Vooral het recht op waardeoverdracht stuitte op bezwaren - ook vanuit
Nederland. Het Verbond was op zich wel voorstander van het bevorderen
van internationale waardeoverdracht, maar vond dat de richtlijn nog
niet de juiste inhoud had om dit goed vorm te geven. "We hadden
voornamelijk bezwaar tegen het feit dat veel lidstaten een
vrijstelling konden vragen voor het recht op waardeoverdracht",
vertelt Goverse. "Dat zou immers betekenen dat het recht slechts voor
een beperkt aantal landen van toepassing zou zijn, en juist voor de
landen waar waardeoverdracht al goed is geregeld. Ook werd geen enkele
oplossing aangedragen voor de fiscale verschillen tussen de lidstaten,
terwijl die juist het grootste obstakel vormen."

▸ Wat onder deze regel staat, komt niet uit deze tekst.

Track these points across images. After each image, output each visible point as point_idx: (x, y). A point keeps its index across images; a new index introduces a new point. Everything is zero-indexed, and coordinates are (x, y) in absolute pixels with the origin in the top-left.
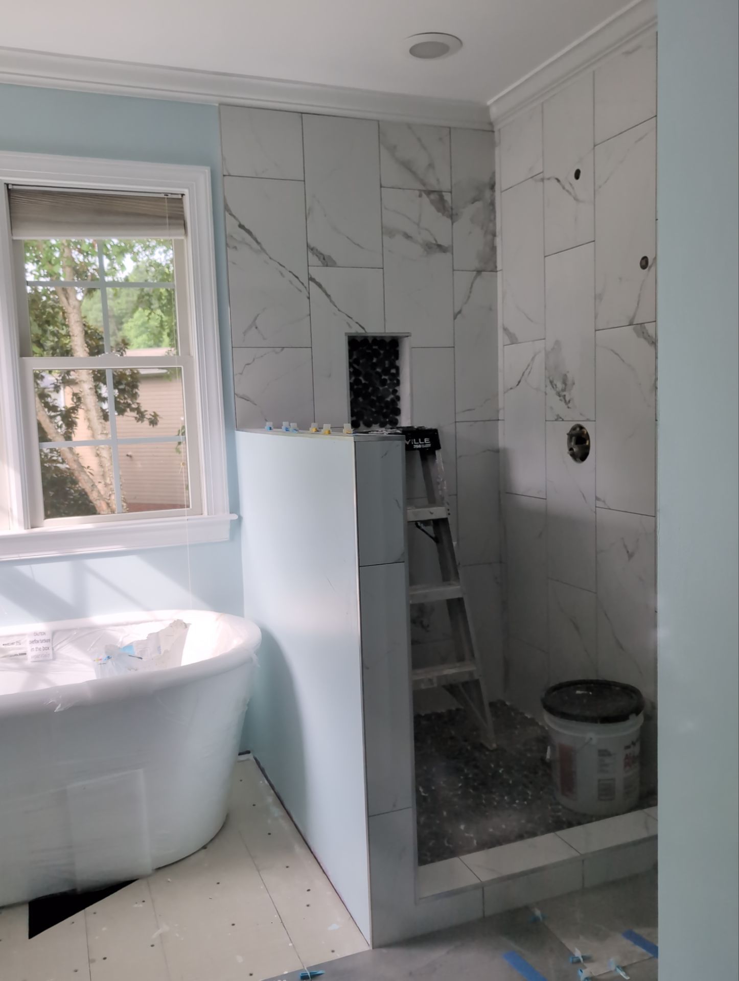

Omdat de meeste lidstaten tegen het recht op waardeoverdracht waren,
is dit recht in het aangepaste voorstel van Europarlementariër Ria
Oomen-Ruijten geschrapt. "Op zich zijn wij daar, gezien de bezwaren
die we hadden, blij om, maar het is natuurlijk wel vreemd dat we
straks een portability-richtlijn hebben die niets zegt over de
waardeoverdracht van aanvullende pensioenen", aldus Goverse.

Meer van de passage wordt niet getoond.